Start Celery and Celeriac Seeds
Start seeds of celery and celeriac in the early part of the month. Seeds need light to germinate, so press them onto the surface of the potting mix or just barely cover them. Bottom heat will help with germination. Sow seeds 10-12 weeks before your last spring frost date, and set seedlings out in the garden after the danger of frost is past. Both need a steady diet of moisture and nutrients to thrive, so enrich the soil with lots of organic matter and consider using drip irrigation.
Rake Snow Piles Away
To prevent problems with snow mold on lawns, rake out piles of snow as the weather warms so that the snow melts quickly. Once the lawn is no longer frozen or the soil soggy, gently rake matted grass to lift it up and remove any leaves or other debris that accumulated on the lawn over the winter.
Water Seedlings with Room-Temperature Water
Cold water can be a shock to tender young seedlings.
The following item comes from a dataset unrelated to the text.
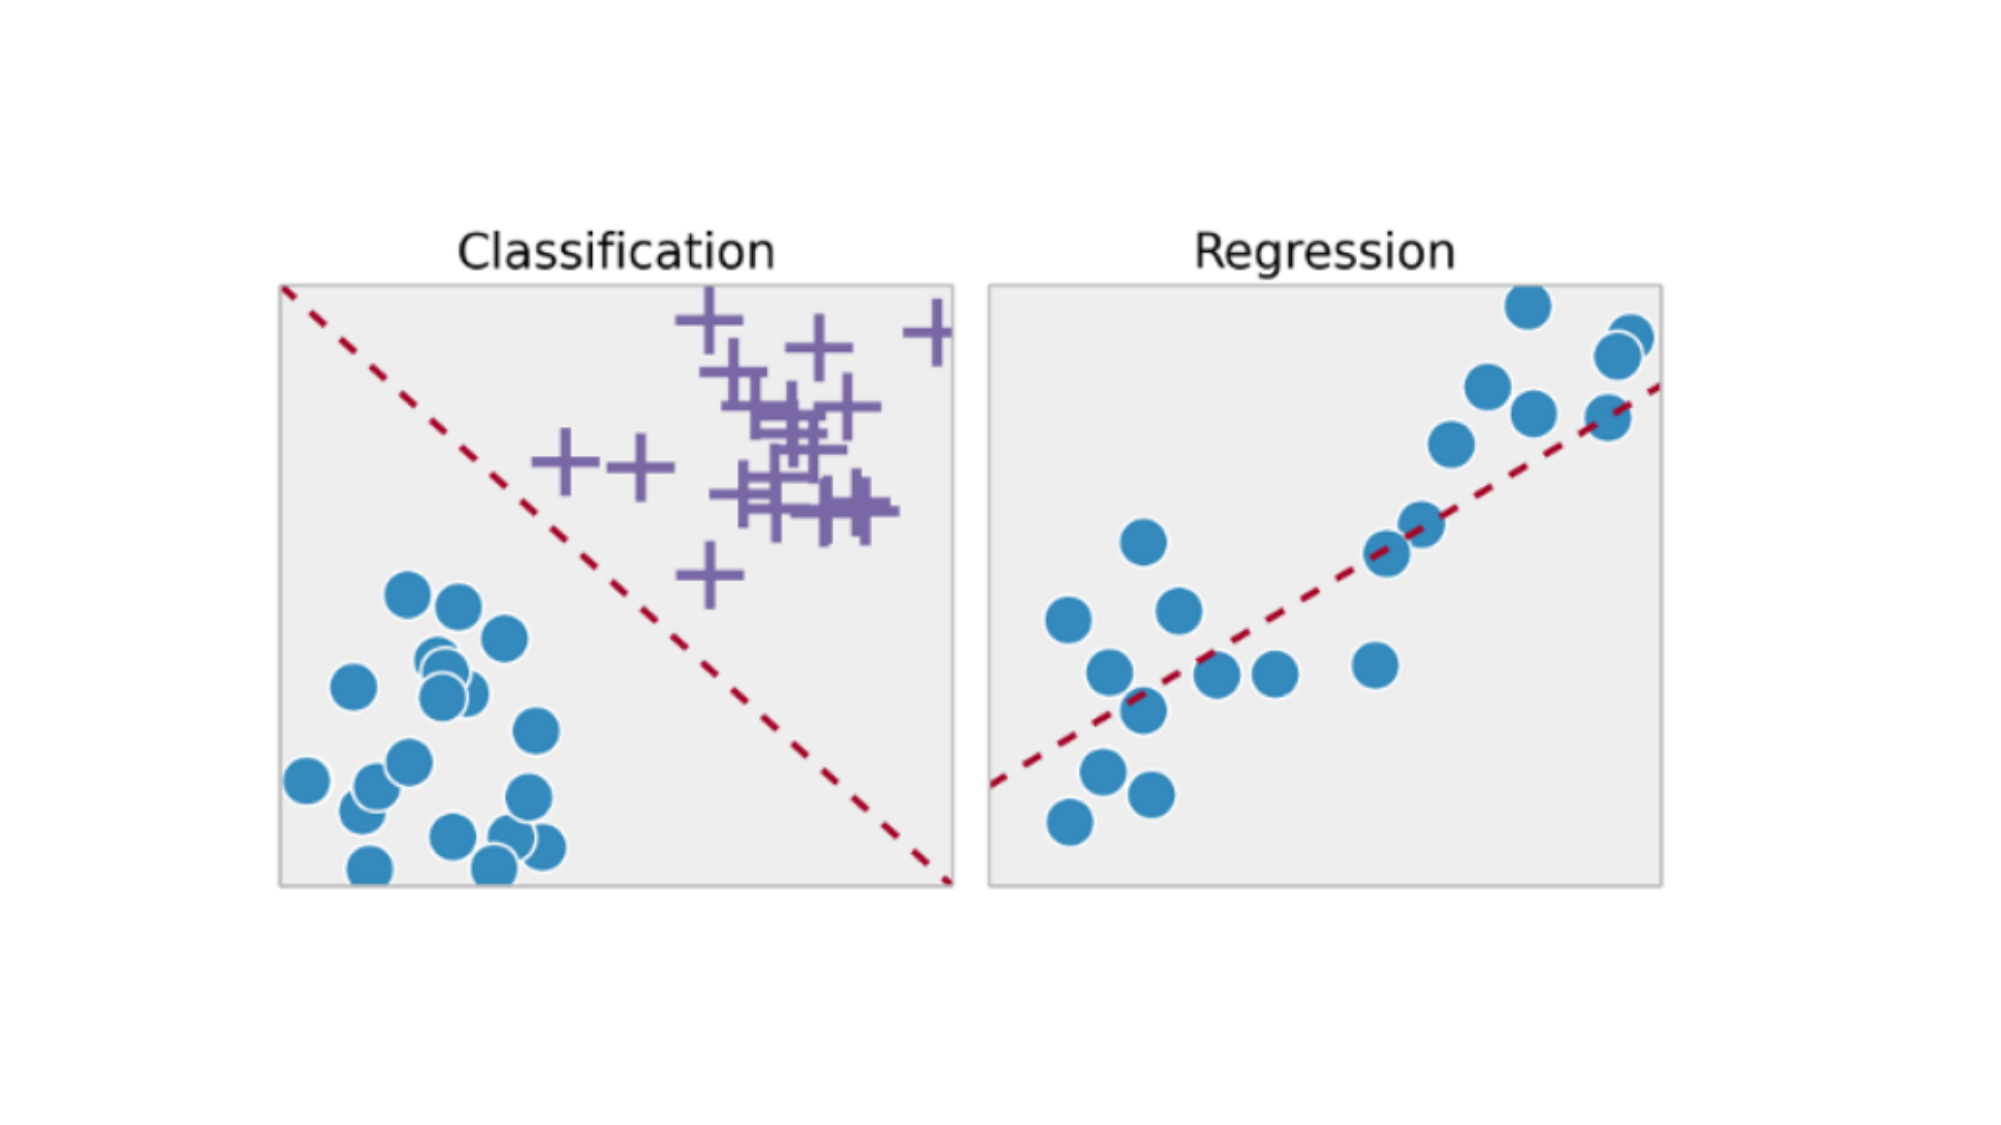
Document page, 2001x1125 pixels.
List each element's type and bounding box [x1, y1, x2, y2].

picture [245, 158, 1733, 956]
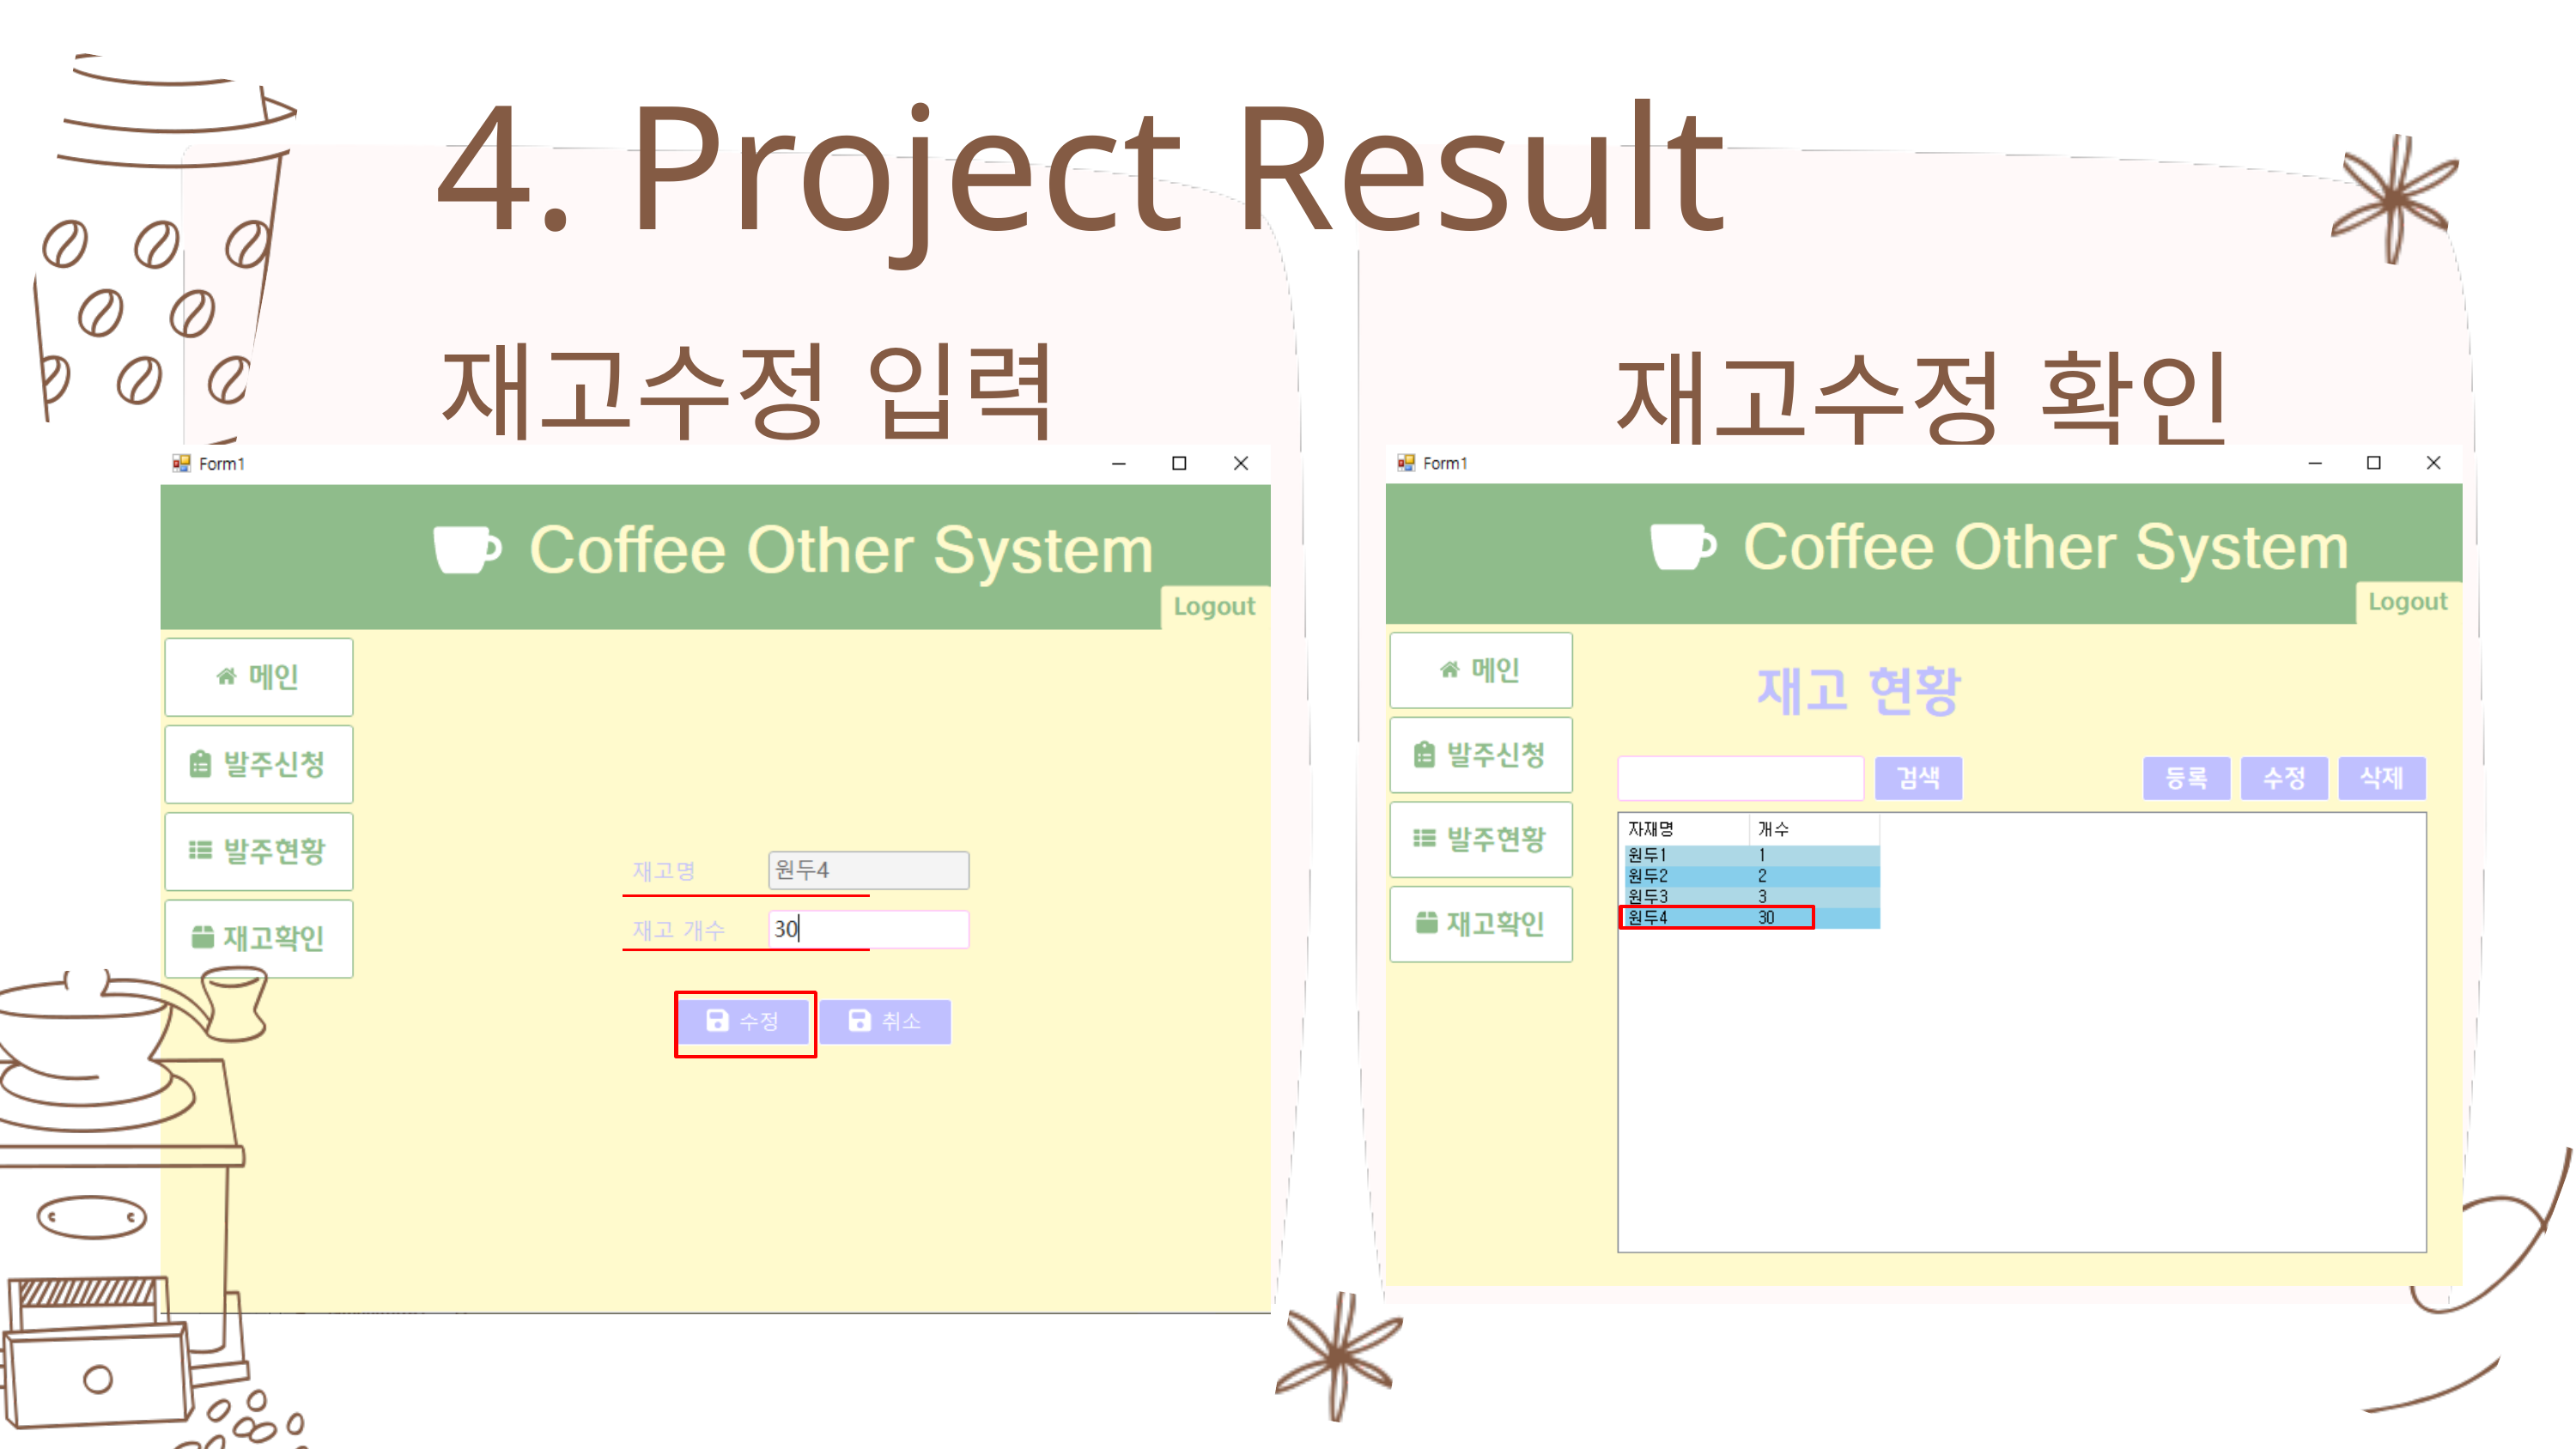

Fill your watering can and let it sit overnight so the water is at room temperature when you use it on your baby plants. Refill the can after each watering session and you'll always have water at an appropriate temperature on hand.
Remove Mulch from Perennials Gradually
Once most of the snow has melted and temperatures generally remain above freezing, begin to gradually pull off winter mulches such as evergreen boughs, straw, or leaves from over the crowns of perennials. This lets the emerging plants get the sun and exposure to cool temperatures they need for the new growth to be sturdy and resilient.
Cut Back Perennials and Grasses
Cut back the dead top growth of the perennials and ornamental grasses you left standing over the winter before new growth begins to emerge, but leave any rosettes of green basal leaves untouched. Be sure the soil in the bed has dried out sufficiently before you wade in to do your cutting, however, to prevent compacting the soil. A board laid across the ground will distribute your weight more evenly and help to prevent compaction.